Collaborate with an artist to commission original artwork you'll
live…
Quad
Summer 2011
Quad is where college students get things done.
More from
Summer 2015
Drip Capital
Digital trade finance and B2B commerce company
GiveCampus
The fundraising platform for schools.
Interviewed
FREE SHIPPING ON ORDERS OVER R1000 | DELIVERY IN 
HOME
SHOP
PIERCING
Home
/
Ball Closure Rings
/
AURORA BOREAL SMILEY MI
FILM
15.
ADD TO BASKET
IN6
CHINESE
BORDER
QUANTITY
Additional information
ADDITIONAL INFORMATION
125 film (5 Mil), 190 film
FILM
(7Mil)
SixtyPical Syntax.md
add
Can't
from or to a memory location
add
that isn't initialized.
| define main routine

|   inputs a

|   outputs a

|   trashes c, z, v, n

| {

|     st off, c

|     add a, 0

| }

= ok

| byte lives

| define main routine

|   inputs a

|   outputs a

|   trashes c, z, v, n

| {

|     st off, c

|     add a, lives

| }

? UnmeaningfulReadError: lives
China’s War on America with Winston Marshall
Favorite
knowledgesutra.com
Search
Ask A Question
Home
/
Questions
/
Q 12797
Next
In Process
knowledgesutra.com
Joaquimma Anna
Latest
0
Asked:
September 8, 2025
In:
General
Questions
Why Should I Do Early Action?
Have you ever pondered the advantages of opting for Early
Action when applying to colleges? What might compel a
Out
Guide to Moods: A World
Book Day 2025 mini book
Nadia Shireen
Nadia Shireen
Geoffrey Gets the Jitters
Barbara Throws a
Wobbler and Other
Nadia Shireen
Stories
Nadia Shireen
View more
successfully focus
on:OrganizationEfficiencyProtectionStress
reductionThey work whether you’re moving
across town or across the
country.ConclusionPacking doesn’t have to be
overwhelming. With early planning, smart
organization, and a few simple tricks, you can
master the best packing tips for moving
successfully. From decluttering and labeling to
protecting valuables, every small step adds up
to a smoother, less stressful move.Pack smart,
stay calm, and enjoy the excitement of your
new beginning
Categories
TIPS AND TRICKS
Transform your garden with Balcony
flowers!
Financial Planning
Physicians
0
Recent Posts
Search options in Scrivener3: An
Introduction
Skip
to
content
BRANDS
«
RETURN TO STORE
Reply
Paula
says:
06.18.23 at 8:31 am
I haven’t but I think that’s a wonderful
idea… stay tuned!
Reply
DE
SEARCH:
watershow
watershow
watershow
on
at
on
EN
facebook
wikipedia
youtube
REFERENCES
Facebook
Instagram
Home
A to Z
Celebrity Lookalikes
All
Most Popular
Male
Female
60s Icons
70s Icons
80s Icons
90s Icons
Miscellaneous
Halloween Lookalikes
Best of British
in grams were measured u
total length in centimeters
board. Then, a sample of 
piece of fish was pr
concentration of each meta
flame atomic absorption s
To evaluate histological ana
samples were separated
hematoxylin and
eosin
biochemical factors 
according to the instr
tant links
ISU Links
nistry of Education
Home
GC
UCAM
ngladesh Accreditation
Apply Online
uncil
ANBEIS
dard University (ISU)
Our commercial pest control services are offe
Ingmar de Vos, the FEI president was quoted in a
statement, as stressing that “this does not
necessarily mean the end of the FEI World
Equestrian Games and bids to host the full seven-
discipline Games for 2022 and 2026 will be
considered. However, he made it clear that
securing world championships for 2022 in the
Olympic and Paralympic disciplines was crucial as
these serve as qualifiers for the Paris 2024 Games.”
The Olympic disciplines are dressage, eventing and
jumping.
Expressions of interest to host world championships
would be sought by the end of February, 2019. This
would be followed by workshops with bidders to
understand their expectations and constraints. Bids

→ DIRECTIONS FOR THIS TASK
Return each line from the entries above that contains the word "your".

→ RESULT FOR THIS EXERCISE
stay calm, and enjoy the excitement of your
Transform your garden with Balcony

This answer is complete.